In "SWITCHING TO SOLAR: WHAT WE CAN LEARN FROM GERMANY'S SUCCESS IN HARNESSING CLEAN ENERGY" (Prometheus Books, $19) — an inspiring and optimistic story of a green revolution in the making — veteran science and technology journalist Bob Johnstone shows how the unrelenting efforts of a small band of grassroots activists have discovered ways to make solar a practical retail energy solution.
"Progress on the climate and energy front will require doing everything better—more sensible transport, more efficient factories and homes, cleaner forms of today's 'dirty' energy sources, and much fuller use of inexhaustible energy from the sun," said James Fallows, national correspondent for The Atlantic, author, and former speechwriter for Jimmy Carter. "Bob Johnstone has the technical background, the reportorial curiosity and energy, and the descriptive skill to explain just how much is possible on this front, based on his reports from Germany, California, China, and elsewhere. Anyone who cares about the world's energy future will benefit from reading his book."
The crucial driver for the adoption of solar energy has not been technology but policy. Focusing on initiatives in Germany, Johnstone describes the use of the "feed-in tariff" as the most successful policy mechanism yet invented to spur widespread deployment of solar energy.

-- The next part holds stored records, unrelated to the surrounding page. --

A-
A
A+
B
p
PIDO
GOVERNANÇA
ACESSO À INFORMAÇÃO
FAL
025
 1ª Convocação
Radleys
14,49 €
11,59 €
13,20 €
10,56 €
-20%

Turning to California – which recently enacted what USA Today called "the most aggressive alternative energy mandate in the U.S." – Johnstone reviews the efforts to make solar affordable at the municipal level. Under California's new law, utilities have until the end of 2020 to draw 33 percent of their power from solar panels, windmills and other renewable sources.
Johnstone describes the creativity of many startups fueled by venture capital. Innovation is being applied to every part of the process, from silicon production to financing and installation.

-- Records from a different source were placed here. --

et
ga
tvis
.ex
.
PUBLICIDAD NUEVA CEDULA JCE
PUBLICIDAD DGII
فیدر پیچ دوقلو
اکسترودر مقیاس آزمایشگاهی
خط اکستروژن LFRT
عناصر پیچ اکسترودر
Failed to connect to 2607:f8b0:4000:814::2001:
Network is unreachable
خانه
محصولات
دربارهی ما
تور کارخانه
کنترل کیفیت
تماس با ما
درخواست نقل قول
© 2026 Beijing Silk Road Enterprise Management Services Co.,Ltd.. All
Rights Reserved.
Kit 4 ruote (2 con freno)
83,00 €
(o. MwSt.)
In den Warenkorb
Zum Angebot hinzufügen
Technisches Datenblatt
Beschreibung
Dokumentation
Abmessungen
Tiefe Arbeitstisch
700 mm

Bill Emmott, former editor of The Economist, says "Bob Johnstone is surely right about the future importance of solar power, and he explores its prospects and potential in a compelling, accessible, and appealingly positive way."

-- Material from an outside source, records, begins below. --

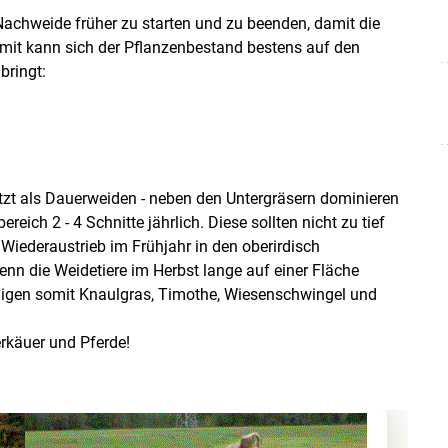
Nachweide früher zu starten und zu beenden, damit die
it kann sich der Pflanzenbestand bestens auf den
bringt:
t als Dauerweiden - neben den Untergräsern dominieren
eich 2 - 4 Schnitte jährlich. Diese sollten nicht zu tief
 Wiederaustrieb im Frühjahr in den oberirdisch
nn die Weidetiere im Herbst lange auf einer Fläche
ädigen somit Knaulgras, Timothe, Wiesenschwingel und
erkäuer und Pferde!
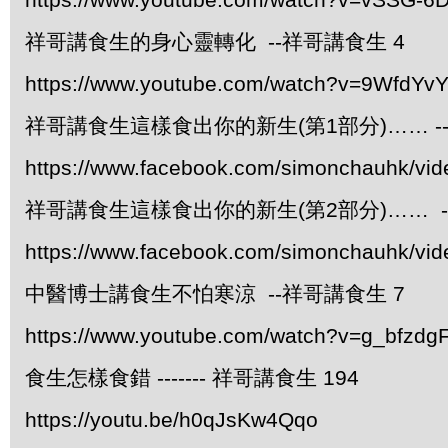
祥哥講食生的身心靈轉化 --祥哥講食生 4
https://www.youtube.com/watch?v=9WfdYv
祥哥講食生這樣食出你的新生(第1部分)…… -
https://www.facebook.com/simonchauhk/vi
祥哥講食生這樣食出你的新生(第2部分)…… -
https://www.facebook.com/simonchauhk/vi
中醫博士講食生不怕寒涼 --祥哥講食生 7
https://www.youtube.com/watch?v=g_bfzdgF
食生怎樣食錯 ------- 祥哥講食生 194
https://youtu.be/h0qJsKw4Qqo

The details may still be uncertain, but the solar revolution is underway.
About the Author: Bob Johnstone (Melbourne, Australia) is the author of "Brilliant!: Shuji Nakamura and the Revolution in Lighting Technology"; "We Were Burning: Japanese Entrepreneurs and the Forging of the Electronic Age"; and "Never Mind the Laptops: Kids, Computers, and the Transformation of Learning." He has also contributed numerous articles on technology to Forbes, Nature, New Scientist, MIT Technology Review, Wired and the Far Eastern Economic Review.